Covid-19 measures and rising inflation have raised the cost of Silvertown Tunnel £12m above budget.

An investment program report says satisfactory advancement has been made on boring and tunnelling, but costs have increased.

Inflationary pressures in 2022/23 were higher than expected, specifically about land purchases and “resources”, and have added roughly £4m to EFC (the estimated final cost). The agreed Safe Stop during the first Covid-19 lockdown has also influenced the costs.

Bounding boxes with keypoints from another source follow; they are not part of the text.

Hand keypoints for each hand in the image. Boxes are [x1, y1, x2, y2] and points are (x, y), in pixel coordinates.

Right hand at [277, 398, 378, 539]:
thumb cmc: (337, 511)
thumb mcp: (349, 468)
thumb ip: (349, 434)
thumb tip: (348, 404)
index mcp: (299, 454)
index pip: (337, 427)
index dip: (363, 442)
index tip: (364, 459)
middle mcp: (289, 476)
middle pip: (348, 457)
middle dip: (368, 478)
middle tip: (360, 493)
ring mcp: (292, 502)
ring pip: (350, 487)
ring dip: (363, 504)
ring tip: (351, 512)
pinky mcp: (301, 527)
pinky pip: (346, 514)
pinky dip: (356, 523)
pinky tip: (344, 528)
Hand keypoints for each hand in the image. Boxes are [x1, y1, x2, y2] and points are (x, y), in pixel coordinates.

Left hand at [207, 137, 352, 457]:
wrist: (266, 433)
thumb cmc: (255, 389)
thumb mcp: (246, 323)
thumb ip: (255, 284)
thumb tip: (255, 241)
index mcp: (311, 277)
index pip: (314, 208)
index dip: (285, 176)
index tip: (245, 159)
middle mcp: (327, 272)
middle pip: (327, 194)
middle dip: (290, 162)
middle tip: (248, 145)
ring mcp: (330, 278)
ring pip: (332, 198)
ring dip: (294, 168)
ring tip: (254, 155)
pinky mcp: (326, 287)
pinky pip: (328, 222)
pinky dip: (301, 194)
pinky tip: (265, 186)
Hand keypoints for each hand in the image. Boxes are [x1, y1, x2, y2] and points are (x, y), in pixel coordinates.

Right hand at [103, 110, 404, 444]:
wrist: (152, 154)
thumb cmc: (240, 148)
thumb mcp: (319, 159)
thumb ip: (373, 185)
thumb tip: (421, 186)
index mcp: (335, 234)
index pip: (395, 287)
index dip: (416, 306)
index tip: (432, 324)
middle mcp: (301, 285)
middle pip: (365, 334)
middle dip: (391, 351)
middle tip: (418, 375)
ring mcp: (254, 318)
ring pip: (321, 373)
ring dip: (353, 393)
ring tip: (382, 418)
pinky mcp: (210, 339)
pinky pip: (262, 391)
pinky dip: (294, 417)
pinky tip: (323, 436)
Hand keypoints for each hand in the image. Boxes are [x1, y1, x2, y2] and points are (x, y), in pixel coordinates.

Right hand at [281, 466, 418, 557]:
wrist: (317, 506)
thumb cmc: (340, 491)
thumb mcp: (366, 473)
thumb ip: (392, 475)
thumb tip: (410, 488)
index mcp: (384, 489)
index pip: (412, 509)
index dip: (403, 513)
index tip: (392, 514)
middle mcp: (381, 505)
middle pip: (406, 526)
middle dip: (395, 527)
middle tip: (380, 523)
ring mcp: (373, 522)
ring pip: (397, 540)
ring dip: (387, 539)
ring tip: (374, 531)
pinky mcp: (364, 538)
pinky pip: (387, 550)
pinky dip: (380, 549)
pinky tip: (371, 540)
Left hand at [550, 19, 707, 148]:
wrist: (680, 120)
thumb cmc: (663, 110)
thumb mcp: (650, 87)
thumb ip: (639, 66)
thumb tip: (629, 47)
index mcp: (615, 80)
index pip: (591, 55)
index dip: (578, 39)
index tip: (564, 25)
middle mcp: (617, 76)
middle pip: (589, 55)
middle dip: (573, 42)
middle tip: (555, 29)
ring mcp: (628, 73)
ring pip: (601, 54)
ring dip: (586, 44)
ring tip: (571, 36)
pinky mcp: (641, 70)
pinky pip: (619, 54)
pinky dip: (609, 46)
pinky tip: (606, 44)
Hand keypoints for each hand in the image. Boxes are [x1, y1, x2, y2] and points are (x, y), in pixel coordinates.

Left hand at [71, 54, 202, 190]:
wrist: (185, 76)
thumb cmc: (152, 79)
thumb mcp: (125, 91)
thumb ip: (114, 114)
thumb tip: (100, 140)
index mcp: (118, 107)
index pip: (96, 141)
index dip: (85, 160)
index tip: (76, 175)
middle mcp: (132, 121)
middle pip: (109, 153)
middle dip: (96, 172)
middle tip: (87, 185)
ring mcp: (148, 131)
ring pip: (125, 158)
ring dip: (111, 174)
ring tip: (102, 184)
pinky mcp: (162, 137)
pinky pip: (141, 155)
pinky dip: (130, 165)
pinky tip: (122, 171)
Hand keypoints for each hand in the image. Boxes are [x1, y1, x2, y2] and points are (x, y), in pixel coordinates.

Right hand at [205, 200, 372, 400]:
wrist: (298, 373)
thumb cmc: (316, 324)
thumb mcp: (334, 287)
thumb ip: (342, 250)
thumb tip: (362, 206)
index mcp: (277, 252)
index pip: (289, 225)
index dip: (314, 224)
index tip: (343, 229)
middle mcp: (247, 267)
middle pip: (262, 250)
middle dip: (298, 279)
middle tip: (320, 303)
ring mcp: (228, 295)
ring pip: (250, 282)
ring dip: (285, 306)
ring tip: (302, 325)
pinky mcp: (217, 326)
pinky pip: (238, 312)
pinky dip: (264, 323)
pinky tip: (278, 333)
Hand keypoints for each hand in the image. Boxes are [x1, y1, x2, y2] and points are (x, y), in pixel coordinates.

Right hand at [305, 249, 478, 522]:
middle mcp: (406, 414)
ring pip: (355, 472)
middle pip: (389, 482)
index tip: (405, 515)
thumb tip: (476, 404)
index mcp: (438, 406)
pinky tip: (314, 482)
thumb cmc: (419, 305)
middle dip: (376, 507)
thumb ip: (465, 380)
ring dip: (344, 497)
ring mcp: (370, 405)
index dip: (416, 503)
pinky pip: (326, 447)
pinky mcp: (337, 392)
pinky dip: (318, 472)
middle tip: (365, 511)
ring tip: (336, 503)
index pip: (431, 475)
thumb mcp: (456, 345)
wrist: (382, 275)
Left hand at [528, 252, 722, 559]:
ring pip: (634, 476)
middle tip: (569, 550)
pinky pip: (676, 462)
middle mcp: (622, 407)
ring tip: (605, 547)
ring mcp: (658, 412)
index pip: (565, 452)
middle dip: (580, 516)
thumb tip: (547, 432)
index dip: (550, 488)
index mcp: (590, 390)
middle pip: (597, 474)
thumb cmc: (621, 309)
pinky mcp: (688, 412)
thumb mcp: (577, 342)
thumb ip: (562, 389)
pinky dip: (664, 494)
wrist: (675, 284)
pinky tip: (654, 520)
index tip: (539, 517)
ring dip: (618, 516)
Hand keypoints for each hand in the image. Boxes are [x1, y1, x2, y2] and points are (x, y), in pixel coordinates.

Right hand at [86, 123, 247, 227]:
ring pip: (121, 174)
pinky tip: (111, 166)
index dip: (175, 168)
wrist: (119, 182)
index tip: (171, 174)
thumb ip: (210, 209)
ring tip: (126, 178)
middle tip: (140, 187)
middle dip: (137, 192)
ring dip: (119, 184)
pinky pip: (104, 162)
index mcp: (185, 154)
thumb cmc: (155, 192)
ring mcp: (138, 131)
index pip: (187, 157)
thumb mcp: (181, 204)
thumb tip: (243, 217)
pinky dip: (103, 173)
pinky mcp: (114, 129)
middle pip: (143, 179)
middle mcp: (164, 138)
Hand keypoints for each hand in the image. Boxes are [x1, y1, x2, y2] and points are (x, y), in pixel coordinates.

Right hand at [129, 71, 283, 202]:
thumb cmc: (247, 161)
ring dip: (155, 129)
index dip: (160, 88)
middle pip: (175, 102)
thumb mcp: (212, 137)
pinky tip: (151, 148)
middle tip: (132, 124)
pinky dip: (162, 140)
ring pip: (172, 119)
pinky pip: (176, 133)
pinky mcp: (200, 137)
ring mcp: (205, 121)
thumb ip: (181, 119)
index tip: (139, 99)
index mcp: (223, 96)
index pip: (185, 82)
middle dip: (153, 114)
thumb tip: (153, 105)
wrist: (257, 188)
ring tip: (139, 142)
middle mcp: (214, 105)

In addition, the report presented identifies further potential financial risks.

It argues: “Significant risks around land compensation and ground conditions remain and if these were to materialize, it may have a significant impact on the EFC.”

Continuous materials and skilled labor shortages have also driven the end date back by 20 days. The tunnelling began at the end of August.

Last month, the Riverlinx consortium informed the 82m-long tunnel boring machine had arrived at the River Thames, having excavated over 210m and installed 102 rings. It began its first trip on the north side of the river in Newham. Once it arrives at North Greenwich, it will be turned around in the rotation chamber to finish the second drive for the 1.4km twin-bore tunnel.

The Riverlinx Construction Joint Venture (CJV) is a partnership between Bam Nuttall, Ferrovial Construction and SK Ecoplant. It is completing the Silvertown Tunnel design and construction works.

The Riverlinx Consortium includes Abrdn, Invesis, Cintra, Macquarie Capital and SK Ecoplant, and is providing the project via the design, build, finance, operation and maintain the contract.